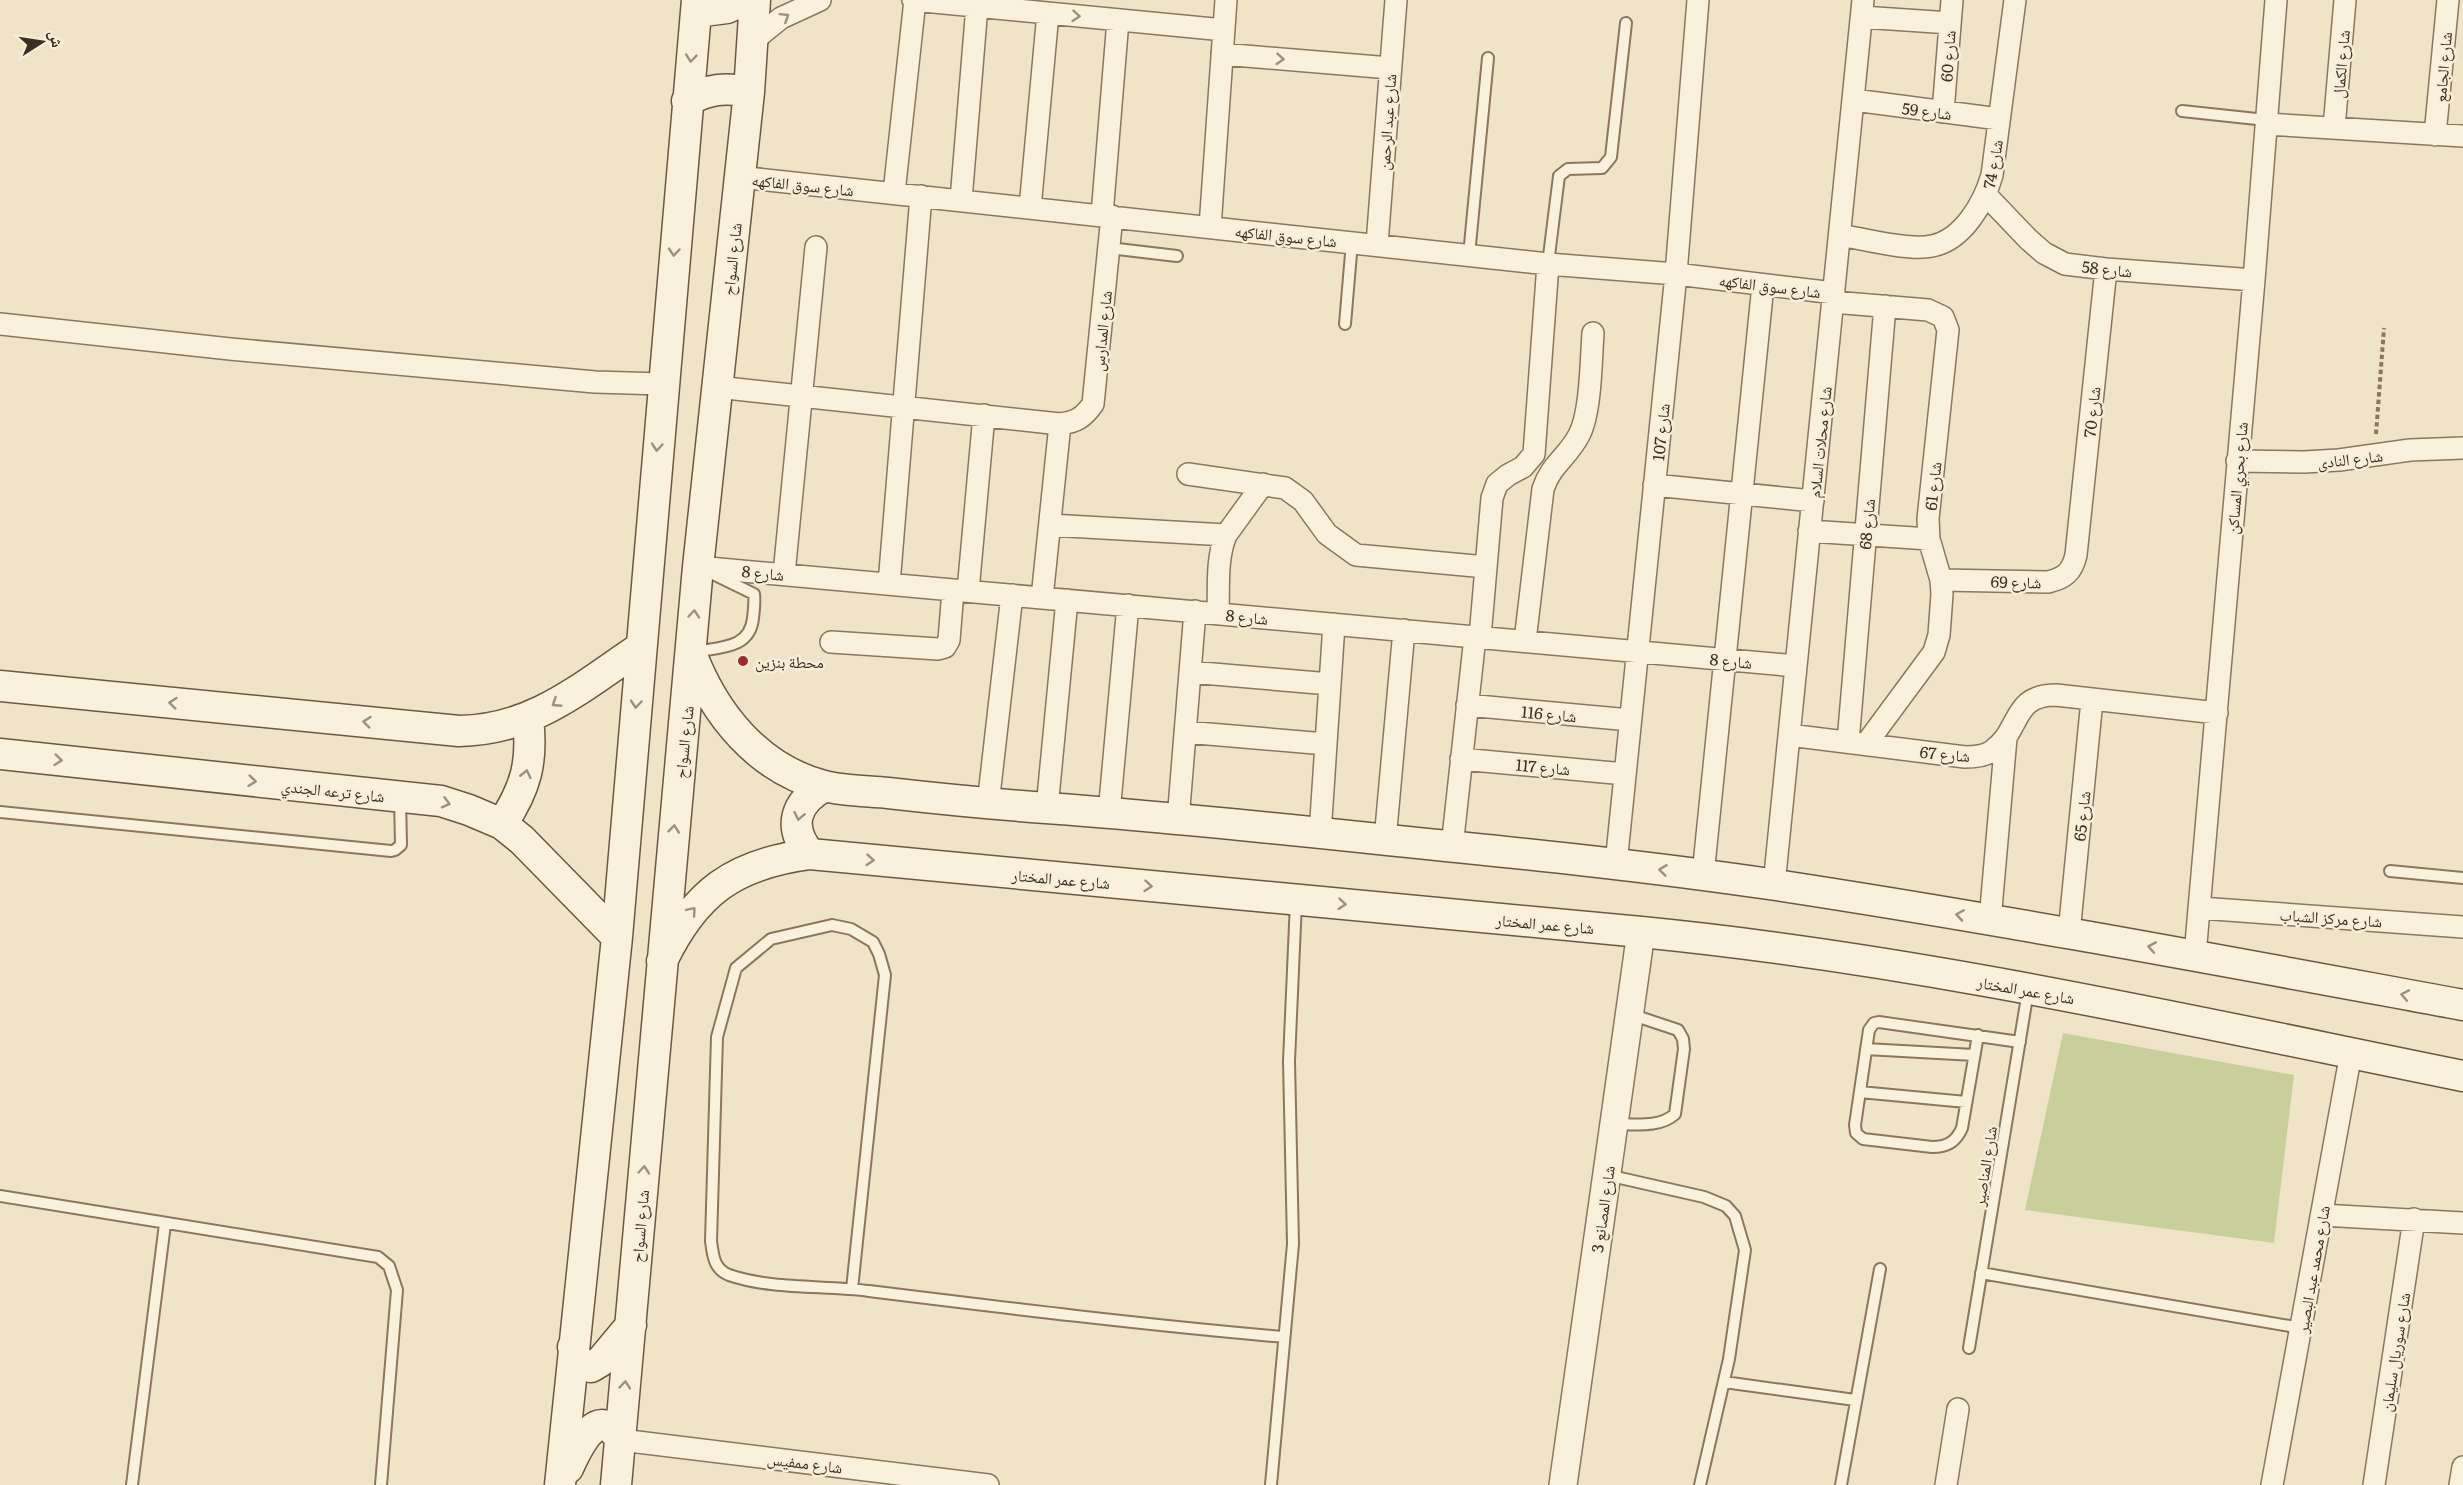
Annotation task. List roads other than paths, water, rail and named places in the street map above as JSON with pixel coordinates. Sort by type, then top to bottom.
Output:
[{"type":"main road","points":[[560,1485],[617,937],[662,384],[696,6],[727,8],[745,0]]},
{"type":"main road","name":"شارع السواح","points":[[616,1485],[698,567],[749,92],[755,0]]},
{"type":"main road","points":[[687,101],[701,93],[717,89],[749,92]]},
{"type":"main road","points":[[0,686],[459,731],[482,731],[528,719],[542,712],[640,648]]},
{"type":"main road","points":[[691,653],[703,683],[720,712],[741,736],[794,774],[825,786],[988,804],[1109,813],[1385,840],[1703,875],[2069,933],[2463,1005]]},
{"type":"main road","points":[[502,824],[524,785],[529,764],[528,719]]},
{"type":"main road","name":"شارع ترعه الجندي","points":[[0,754],[441,801],[502,824],[530,848],[617,937]]},
{"type":"main road","points":[[810,855],[798,836],[798,814],[809,795],[825,786]]},
{"type":"main road","name":"شارع عمر المختار","points":[[662,961],[682,923],[696,906],[719,885],[747,869],[778,858],[810,855],[1641,932],[1752,945],[2029,988],[2463,1076]]},
{"type":"main road","points":[[573,1347],[577,1362],[586,1367],[597,1365],[631,1325]]},
{"type":"main road","points":[[560,1485],[586,1432],[605,1427],[617,1434],[621,1440]]},
{"type":"street","points":[[754,40],[781,18],[820,0]]},
{"type":"street","points":[[894,193],[914,0],[1224,30]]},
{"type":"street","points":[[1210,227],[1226,0]]},
{"type":"street","name":"شارع عبد الرحمن","points":[[1377,244],[1396,0]]},
{"type":"street","name":"شارع 107","points":[[1616,864],[1676,274],[1698,0]]},
{"type":"street","name":"شارع 60","points":[[1943,112],[1952,0]]},
{"type":"street","name":"شارع 74","points":[[1840,235],[1911,246],[1932,246],[1950,238],[1962,228],[1986,195],[1992,175],[2015,0]]},
{"type":"street","name":"شارع بحري المساكن","points":[[2195,955],[2276,0]]},
{"type":"street","name":"شارع الكمال","points":[[2334,128],[2345,0]]},
{"type":"street","name":"شارع الجامع","points":[[2435,135],[2448,0]]},
{"type":"street","points":[[961,200],[977,6]]},
{"type":"street","points":[[1863,8],[1950,23]]},
{"type":"street","name":"شارع محلات السلام","points":[[1774,885],[1863,8]]},
{"type":"street","points":[[1030,208],[1048,13]]},
{"type":"street","name":"شارع المدارس","points":[[1060,424],[1073,423],[1085,416],[1093,404],[1109,248],[1107,216],[1118,20]]},
{"type":"street","points":[[1222,54],[1390,68]]},
{"type":"street","name":"شارع 59","points":[[1854,100],[1999,119]]},
{"type":"street","points":[[2266,122],[2463,136]]},
{"type":"street","name":"شارع سوق الفاكهه","points":[[739,177],[1548,264],[1676,274],[1833,297]]},
{"type":"street","name":"شارع 58","points":[[1986,195],[2044,254],[2065,264],[2254,280]]},
{"type":"street","points":[[889,584],[921,196]]},
{"type":"street","points":[[784,574],[816,247]]},
{"type":"street","points":[[1452,847],[1467,705],[1486,567],[1492,498],[1497,484],[1508,475],[1524,468],[1534,454],[1548,264]]},
{"type":"street","name":"شارع 70","points":[[2076,555],[2106,269]]},
{"type":"street","points":[[1703,875],[1763,285]]},
{"type":"street","name":"شارع 61","points":[[1833,297],[1885,306],[1928,310],[1943,317],[1948,330],[1928,519],[1929,539],[1941,580],[1939,635],[1934,652],[1857,743]]},
{"type":"street","name":"شارع 68","points":[[1857,743],[1865,536],[1885,306]]},
{"type":"street","points":[[0,324],[254,351],[595,382],[662,384]]},
{"type":"street","points":[[1525,641],[1543,489],[1552,467],[1571,449],[1581,432],[1587,403],[1593,333]]},
{"type":"street","points":[[717,387],[1060,424],[1042,598]]},
{"type":"street","points":[[831,642],[938,649],[945,647],[949,640],[961,590],[984,415]]},
{"type":"street","name":"شارع النادى","points":[[2237,461],[2304,462],[2374,456],[2409,450],[2463,448]]},
{"type":"street","points":[[1188,474],[1285,488],[1303,501],[1327,534],[1356,555],[1486,567]]},
{"type":"street","points":[[1218,614],[1220,554],[1226,535],[1263,484]]},
{"type":"street","points":[[1654,485],[1813,501]]},
{"type":"street","points":[[1050,525],[1226,535]]},
{"type":"street","points":[[1809,531],[1929,539]]},
{"type":"street","name":"شارع 69","points":[[1941,580],[2049,582],[2063,578],[2073,568],[2076,555]]},
{"type":"street","name":"شارع 8","points":[[698,567],[1796,666]]},
{"type":"street","points":[[988,804],[1012,595]]},
{"type":"street","points":[[1047,808],[1067,600]]},
{"type":"street","points":[[1109,813],[1128,605]]},
{"type":"street","points":[[1178,820],[1196,611]]},
{"type":"street","points":[[1320,834],[1334,624]]},
{"type":"street","points":[[1385,840],[1404,630]]},
{"type":"street","points":[[1190,672],[1330,684]]},
{"type":"street","name":"شارع 67","points":[[1789,735],[1965,758],[1991,752],[2006,738],[2026,703],[2040,695],[2217,713]]},
{"type":"street","name":"شارع 65","points":[[2069,933],[2092,700]]},
{"type":"street","name":"شارع 116","points":[[1467,705],[1630,720]]},
{"type":"street","points":[[1185,732],[1326,744]]},
{"type":"street","points":[[1990,920],[2006,738]]},
{"type":"street","name":"شارع 117","points":[[1461,759],[1625,774]]},
{"type":"street","name":"شارع مركز الشباب","points":[[2200,908],[2463,927]]},
{"type":"street","name":"شارع المصانع 3","points":[[1563,1485],[1641,932]]},
{"type":"street","name":"شارع محمد عبد البصير","points":[[2272,1485],[2351,1053]]},
{"type":"street","points":[[2322,1215],[2463,1223]]},
{"type":"street","name":"شارع سوريال سليمان","points":[[2374,1485],[2414,1219]]},
{"type":"street","points":[[1946,1485],[1958,1410]]},
{"type":"street","name":"شارع ممفيس","points":[[621,1440],[988,1485]]},
{"type":"street","points":[[2460,1485],[2463,1467]]},
{"type":"lane","points":[[1548,264],[1559,176],[1568,169],[1602,168],[1611,157],[1626,23]]},
{"type":"lane","points":[[1469,255],[1488,58]]},
{"type":"lane","points":[[2182,111],[2266,122]]},
{"type":"lane","points":[[1345,324],[1352,242]]},
{"type":"lane","points":[[1109,248],[1177,256]]},
{"type":"lane","points":[[691,653],[739,642],[747,637],[752,629],[755,598],[751,591],[698,567]]},
{"type":"lane","points":[[0,812],[391,851],[400,845],[400,797]]},
{"type":"lane","points":[[2390,871],[2463,878]]},
{"type":"lane","points":[[1271,1485],[1293,1244],[1289,1061],[1296,900]]},
{"type":"lane","points":[[852,1288],[885,975],[873,942],[851,929],[832,925],[771,939],[736,968],[717,1037],[711,1241],[714,1260],[719,1269],[729,1274],[766,1283],[852,1288],[1148,1326],[1284,1337]]},
{"type":"lane","name":"شارع المناصير","points":[[1969,1348],[2029,988]]},
{"type":"lane","points":[[1614,1125],[1659,1123],[1669,1120],[1675,1114],[1684,1049],[1683,1039],[1678,1030],[1630,1014]]},
{"type":"lane","points":[[1978,1035],[1958,1137],[1951,1143],[1941,1147],[1932,1147],[1859,1137],[1854,1129],[1871,1026],[1879,1022],[1978,1035],[2020,1042]]},
{"type":"lane","points":[[1866,1049],[1974,1055]]},
{"type":"lane","points":[[1860,1092],[1966,1102]]},
{"type":"lane","points":[[1607,1175],[1704,1197],[1726,1206],[1734,1216],[1745,1250],[1724,1382],[1700,1485]]},
{"type":"lane","points":[[0,1196],[378,1257],[389,1266],[397,1290],[381,1485]]},
{"type":"lane","points":[[132,1485],[165,1224]]},
{"type":"lane","points":[[1841,1485],[1880,1269]]},
{"type":"lane","points":[[1982,1273],[2301,1329]]},
{"type":"lane","points":[[1724,1382],[1855,1400]]},
{"type":"place","name":"محطة بنزين","points":[[743,661]]}]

────────────────

Show all lines in the entries above where the string "main" appears.

[{"type":"main road","points":[[560,1485],[617,937],[662,384],[696,6],[727,8],[745,0]]},
{"type":"main road","name":"شارع السواح","points":[[616,1485],[698,567],[749,92],[755,0]]},
{"type":"main road","points":[[687,101],[701,93],[717,89],[749,92]]},
{"type":"main road","points":[[0,686],[459,731],[482,731],[528,719],[542,712],[640,648]]},
{"type":"main road","points":[[691,653],[703,683],[720,712],[741,736],[794,774],[825,786],[988,804],[1109,813],[1385,840],[1703,875],[2069,933],[2463,1005]]},
{"type":"main road","points":[[502,824],[524,785],[529,764],[528,719]]},
{"type":"main road","name":"شارع ترعه الجندي","points":[[0,754],[441,801],[502,824],[530,848],[617,937]]},
{"type":"main road","points":[[810,855],[798,836],[798,814],[809,795],[825,786]]},
{"type":"main road","name":"شارع عمر المختار","points":[[662,961],[682,923],[696,906],[719,885],[747,869],[778,858],[810,855],[1641,932],[1752,945],[2029,988],[2463,1076]]},
{"type":"main road","points":[[573,1347],[577,1362],[586,1367],[597,1365],[631,1325]]},
{"type":"main road","points":[[560,1485],[586,1432],[605,1427],[617,1434],[621,1440]]},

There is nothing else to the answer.